HOUSTON — The head of Compaq Computer Corp. told employees that the company is exploring the company’s future prospects should its $24 billion merger with Hewlett-Packard Co. fall through.
Last weekend Michael D. Capellas, chief executive of Compaq, e-mailed a memo to employees explaining that the Houston-based computer maker must “maintain a pragmatic view of our business and a clear focus on the future” given opposition by the Hewlett and Packard families to the merger.
Capellas said in the memo that Compaq would focus on large corporate customers with packages of software, hardware and related services “whether we are part of the new HP or a stand-alone company.”
He also reiterated his support of the merger.
“Although we are disappointed, we continue to believe that the merger is in the best interests of shareholders, employees, customers and partners,” Capellas wrote.
The Hewlett and Packard families, which control 18 percent of HP stock, have both said they oppose the deal.

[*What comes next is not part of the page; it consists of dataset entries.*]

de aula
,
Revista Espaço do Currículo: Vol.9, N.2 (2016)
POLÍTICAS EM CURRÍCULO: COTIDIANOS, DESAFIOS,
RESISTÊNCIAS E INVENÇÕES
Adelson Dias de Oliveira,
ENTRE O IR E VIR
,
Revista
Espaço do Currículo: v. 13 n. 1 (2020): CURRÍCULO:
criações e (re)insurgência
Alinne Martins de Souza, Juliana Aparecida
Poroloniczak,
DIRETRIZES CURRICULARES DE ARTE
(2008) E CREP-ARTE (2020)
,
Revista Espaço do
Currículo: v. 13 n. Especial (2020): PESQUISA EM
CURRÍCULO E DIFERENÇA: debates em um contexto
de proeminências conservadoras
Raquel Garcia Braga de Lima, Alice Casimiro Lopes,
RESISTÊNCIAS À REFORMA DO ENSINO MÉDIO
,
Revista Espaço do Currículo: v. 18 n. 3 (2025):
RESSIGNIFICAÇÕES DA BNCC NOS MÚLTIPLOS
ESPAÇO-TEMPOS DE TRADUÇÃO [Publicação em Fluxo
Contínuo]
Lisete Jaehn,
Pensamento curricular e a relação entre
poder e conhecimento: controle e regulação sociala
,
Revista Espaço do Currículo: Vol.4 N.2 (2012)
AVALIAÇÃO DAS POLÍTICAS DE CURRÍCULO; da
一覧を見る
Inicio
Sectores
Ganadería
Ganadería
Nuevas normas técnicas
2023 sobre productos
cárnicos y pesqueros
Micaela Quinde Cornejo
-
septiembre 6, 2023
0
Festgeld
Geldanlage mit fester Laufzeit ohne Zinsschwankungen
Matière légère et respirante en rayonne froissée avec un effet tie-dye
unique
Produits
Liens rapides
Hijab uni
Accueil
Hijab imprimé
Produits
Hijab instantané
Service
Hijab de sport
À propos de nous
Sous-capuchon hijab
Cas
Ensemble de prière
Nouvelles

The David and Lucile Packard Foundation, which holds 10.4 percent of HP shares, said Friday its interests would be better served without the deal.
HP and Compaq say they will continue to talk up the benefits of the deal in hopes of ultimately winning shareholder support. If either company were to pull out of the deal, it would owe the other $675 million.
Analysts have said for the deal to win approval at this point, two-thirds of HP’s institutional investors would have to vote yes.
HP shares were down 99 cents, or 4 percent to $22.01 in trading on the New York Stock Exchange, where Compaq shares were off 21 cents, or 2 percent to $9.49.